Given information
======
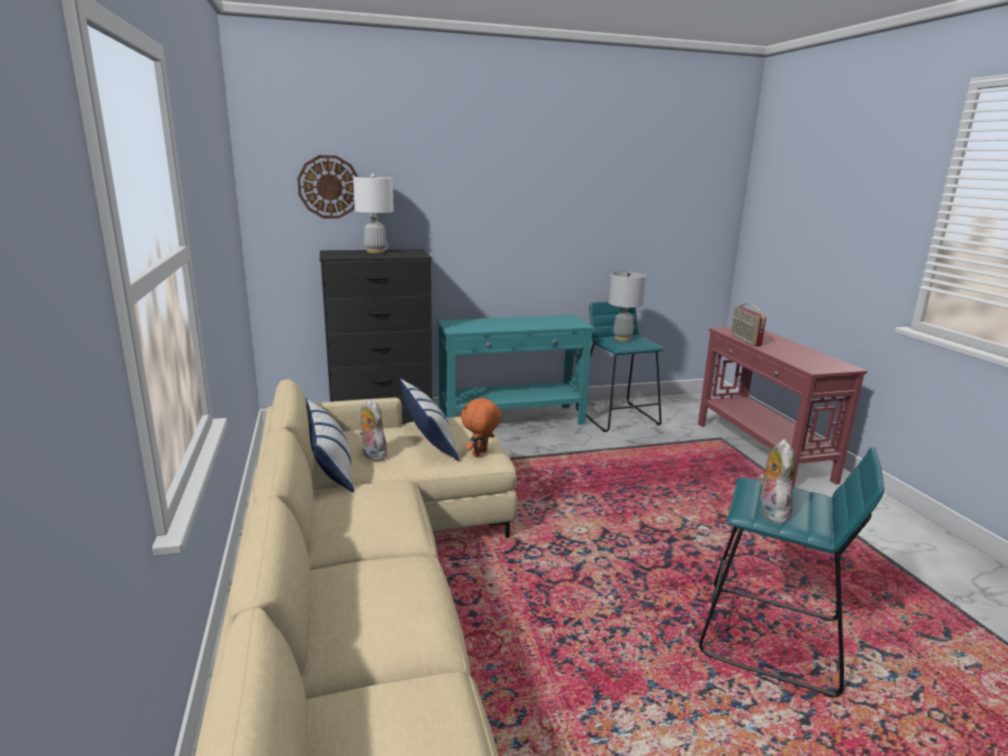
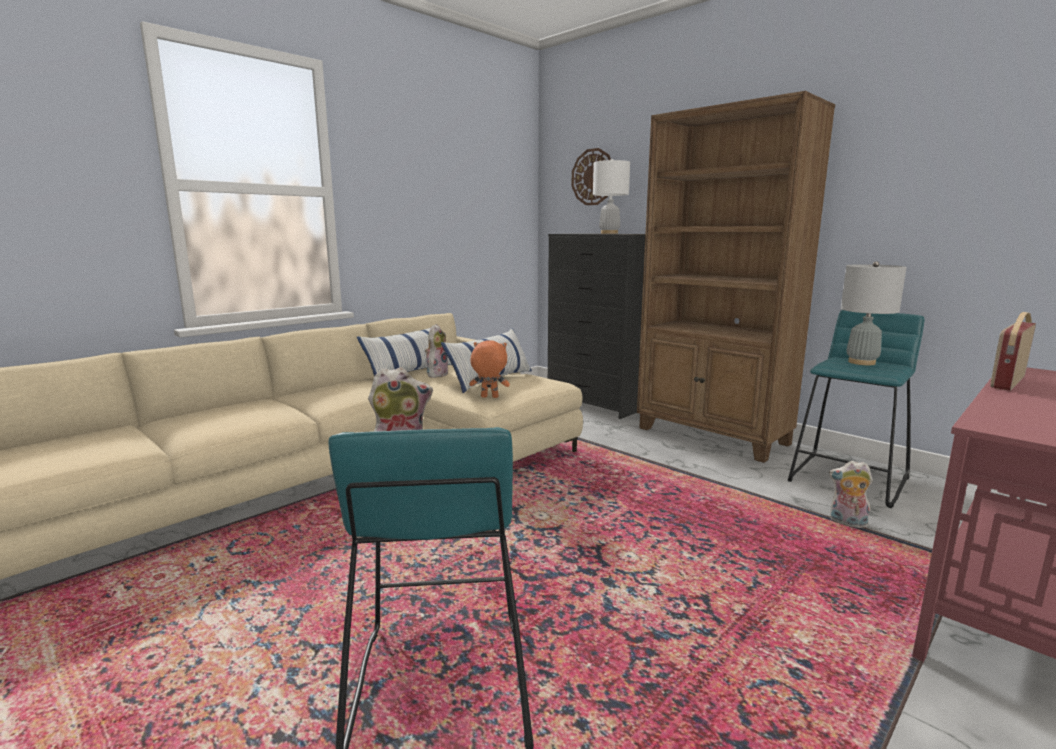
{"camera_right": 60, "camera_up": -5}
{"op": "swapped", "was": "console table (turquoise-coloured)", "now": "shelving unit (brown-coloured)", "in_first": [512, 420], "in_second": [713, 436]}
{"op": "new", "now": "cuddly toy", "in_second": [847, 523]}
======
To do
Reproduce the material word for word. Skip every picture it holds.

Task output
{"camera_right": 60, "camera_up": -5}
{"op": "swapped", "was": "console table (turquoise-coloured)", "now": "shelving unit (brown-coloured)", "in_first": [512, 420], "in_second": [713, 436]}
{"op": "new", "now": "cuddly toy", "in_second": [847, 523]}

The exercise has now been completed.